====== Records for the task ======

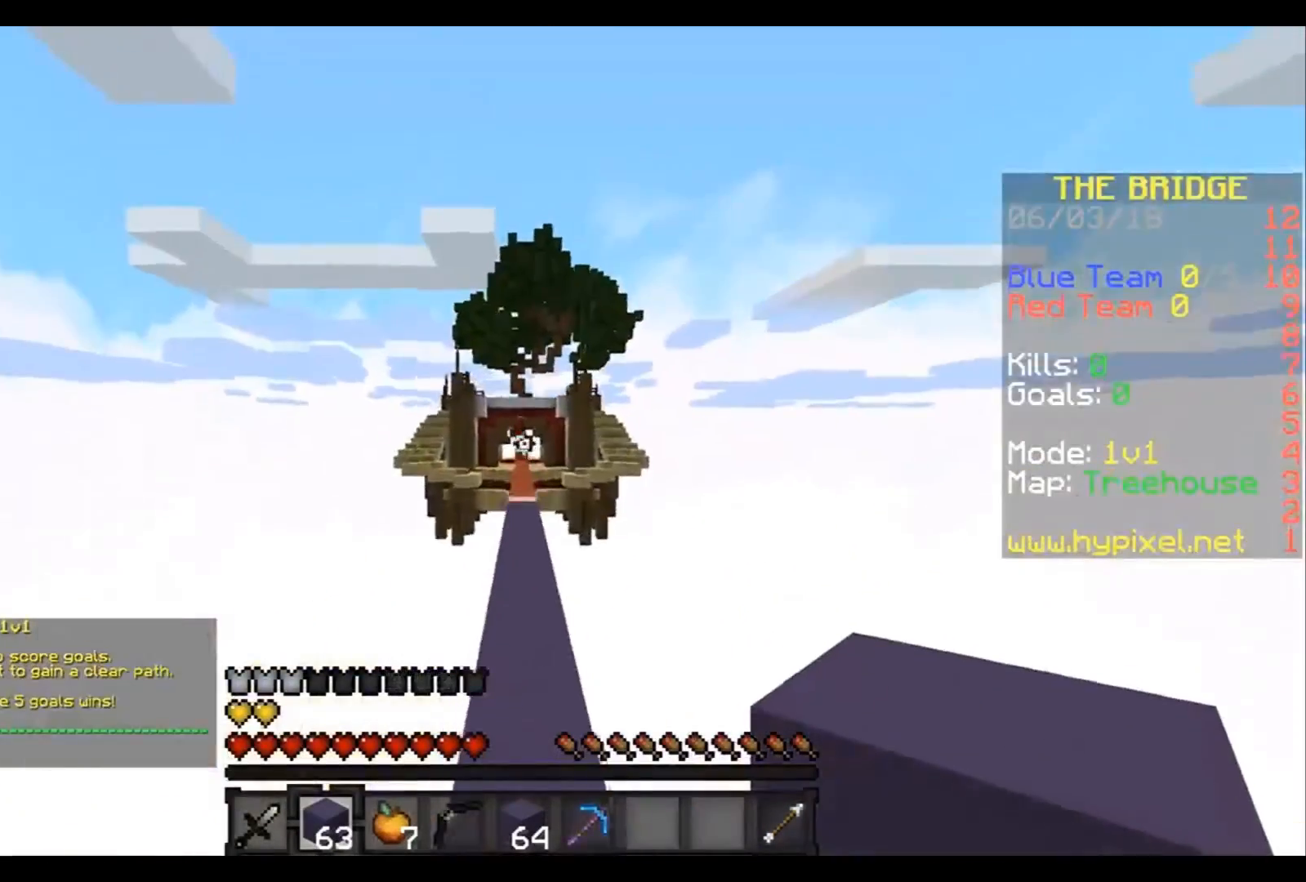
{"keys": ["w"], "events": []}
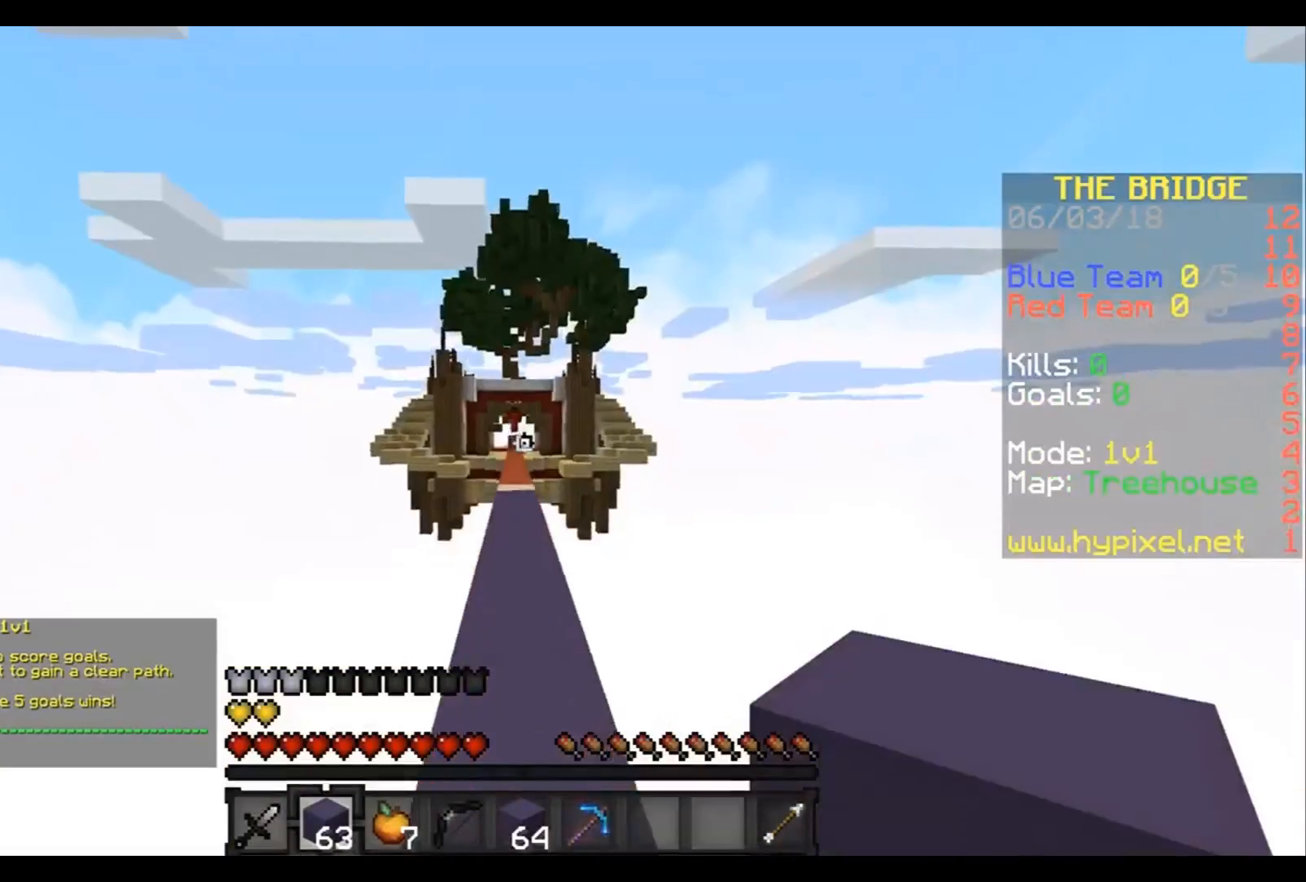
{"keys": ["w"], "events": []}
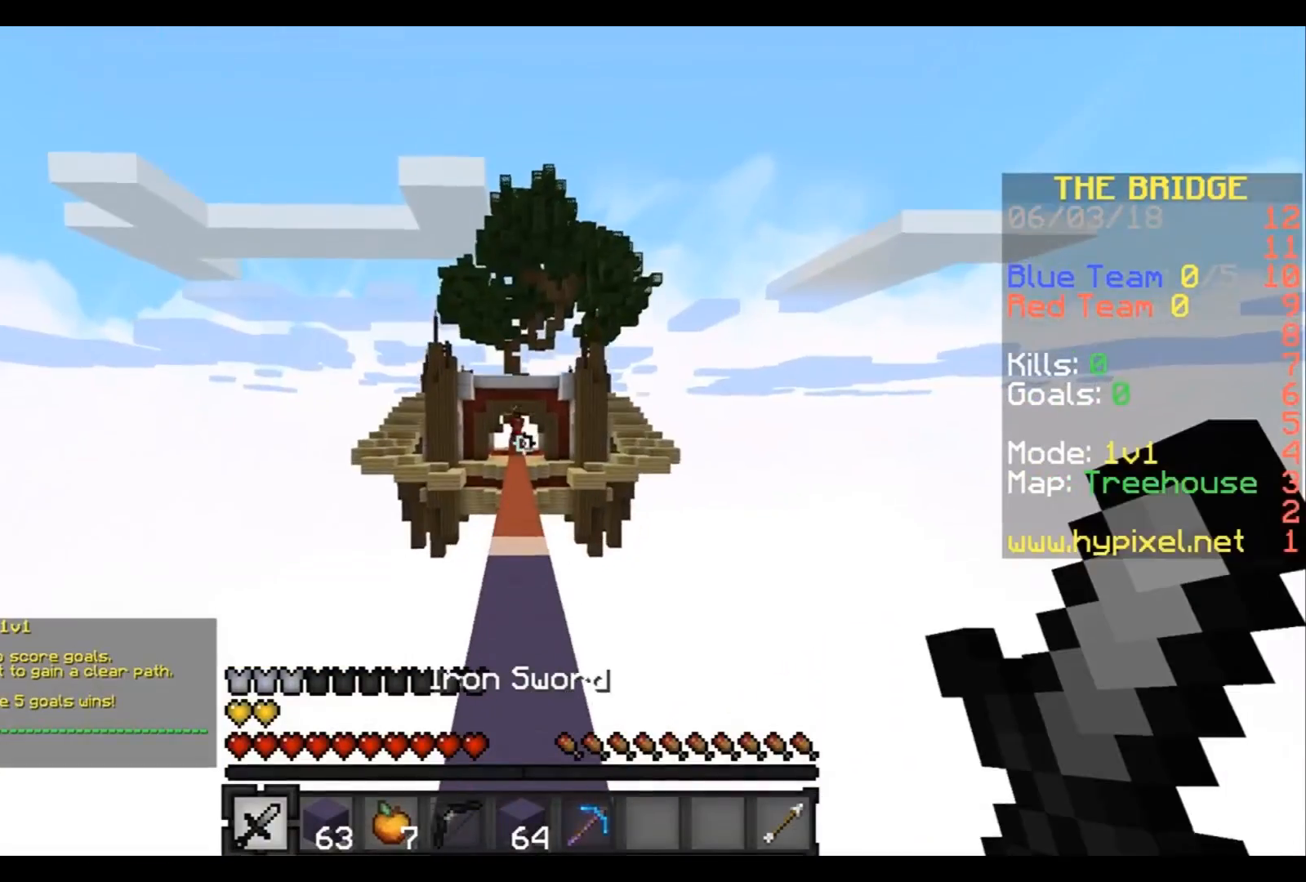
{"keys": ["w"], "events": []}
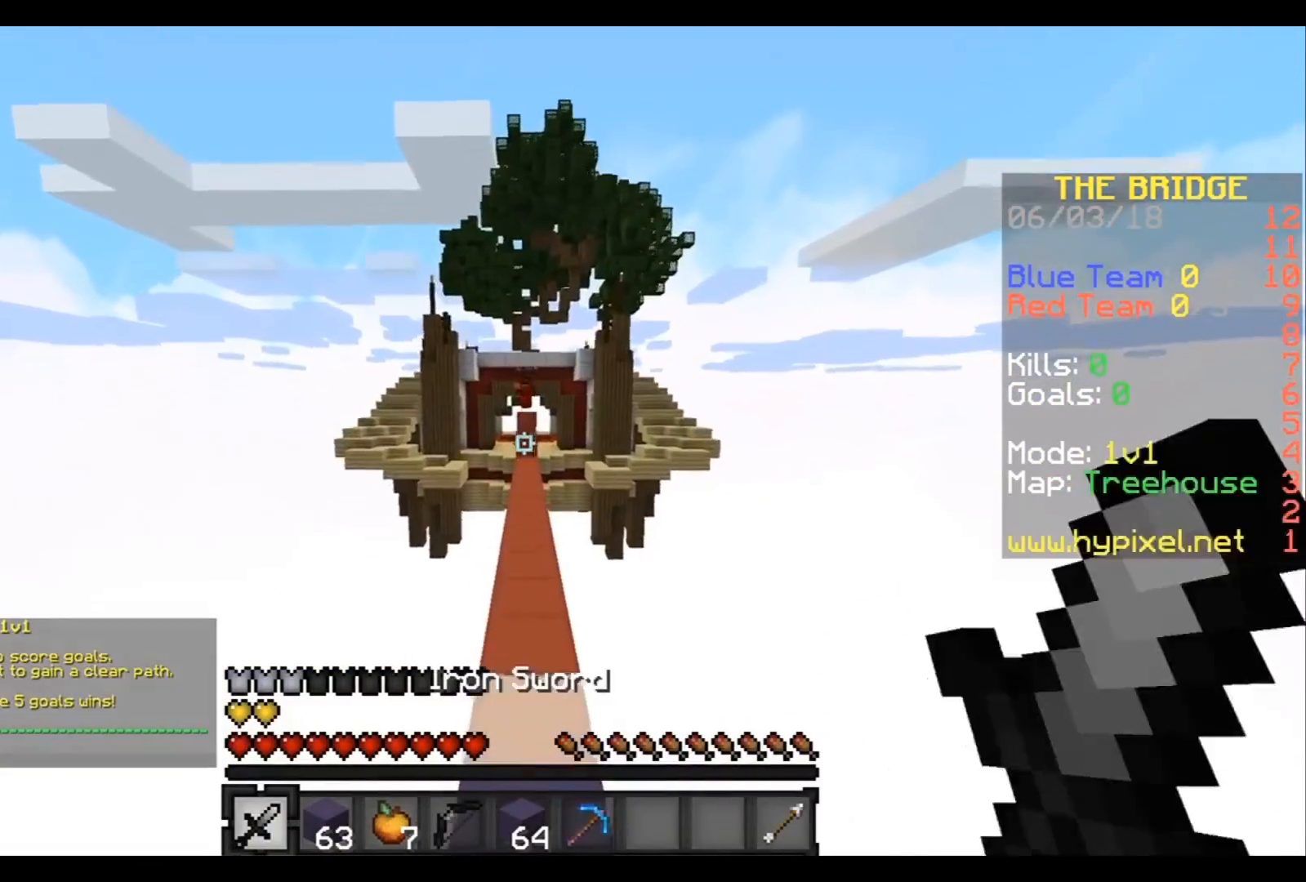
{"keys": ["w"], "events": []}
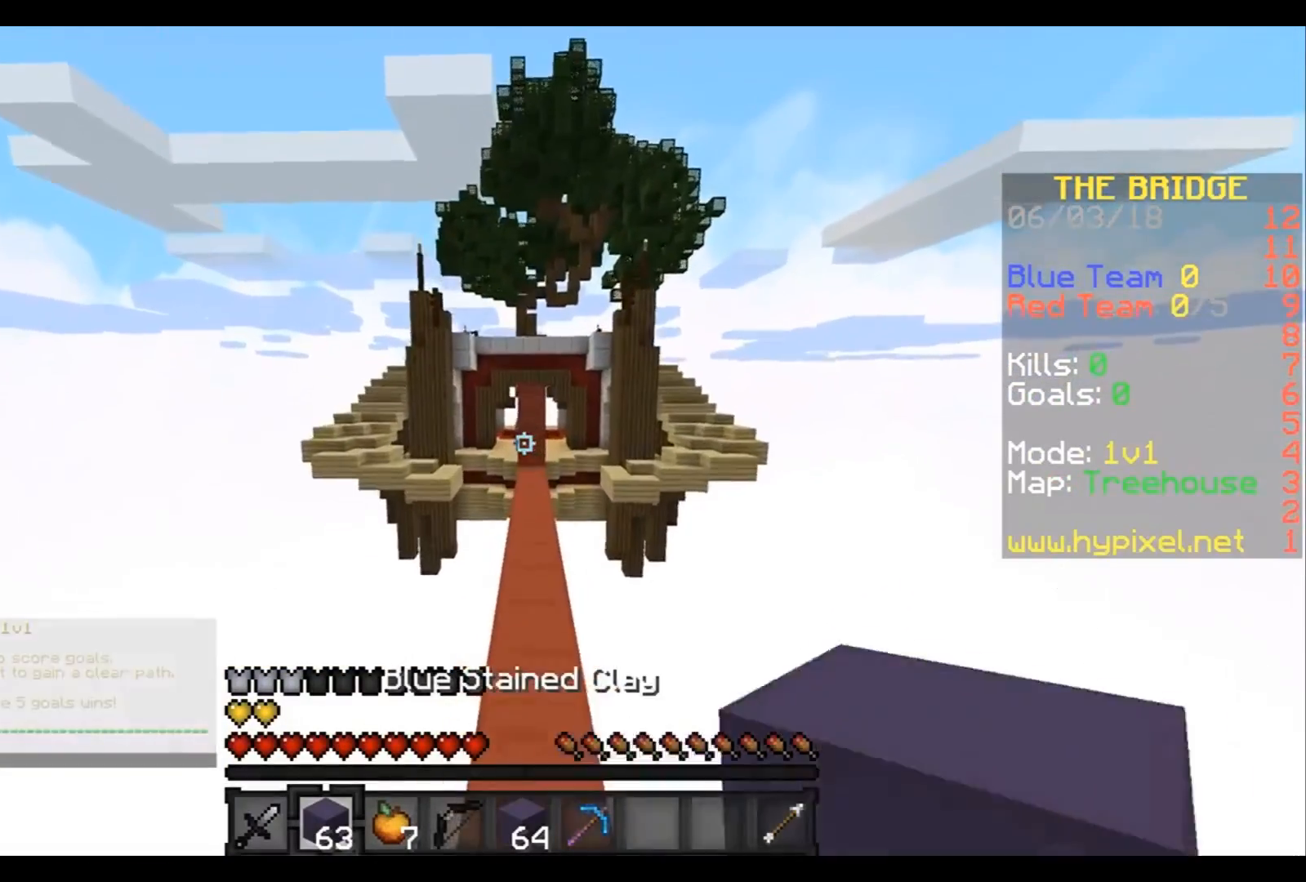
{"keys": ["w"], "events": []}
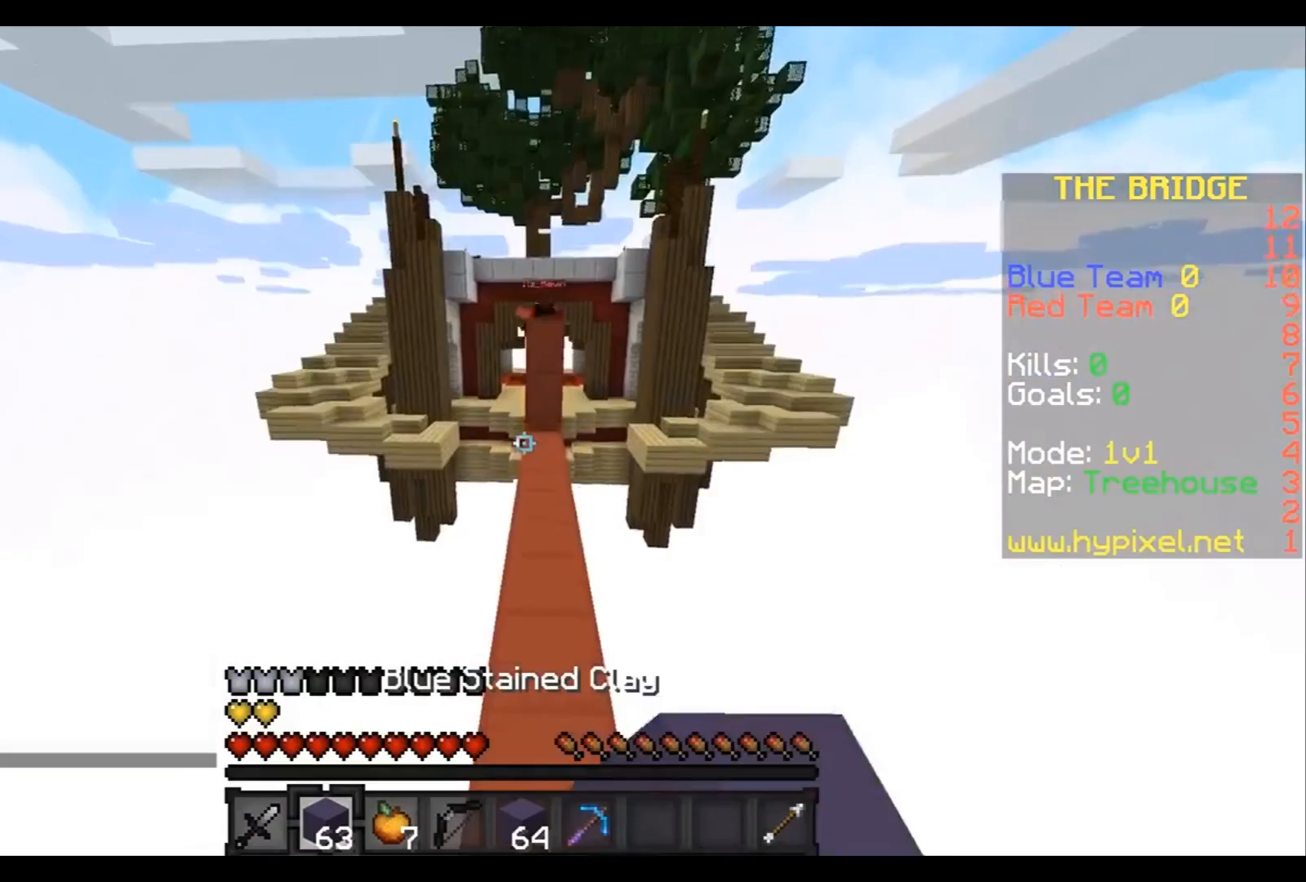
{"keys": ["w"], "events": []}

======

## [Task details]
Please retype the data exactly as it appears, but without any of its pictures.

## [Solution to the exercise]
{"keys": ["w"], "events": []}
{"keys": ["w"], "events": []}
{"keys": ["w"], "events": []}
{"keys": ["w"], "events": []}
{"keys": ["w"], "events": []}
{"keys": ["w"], "events": []}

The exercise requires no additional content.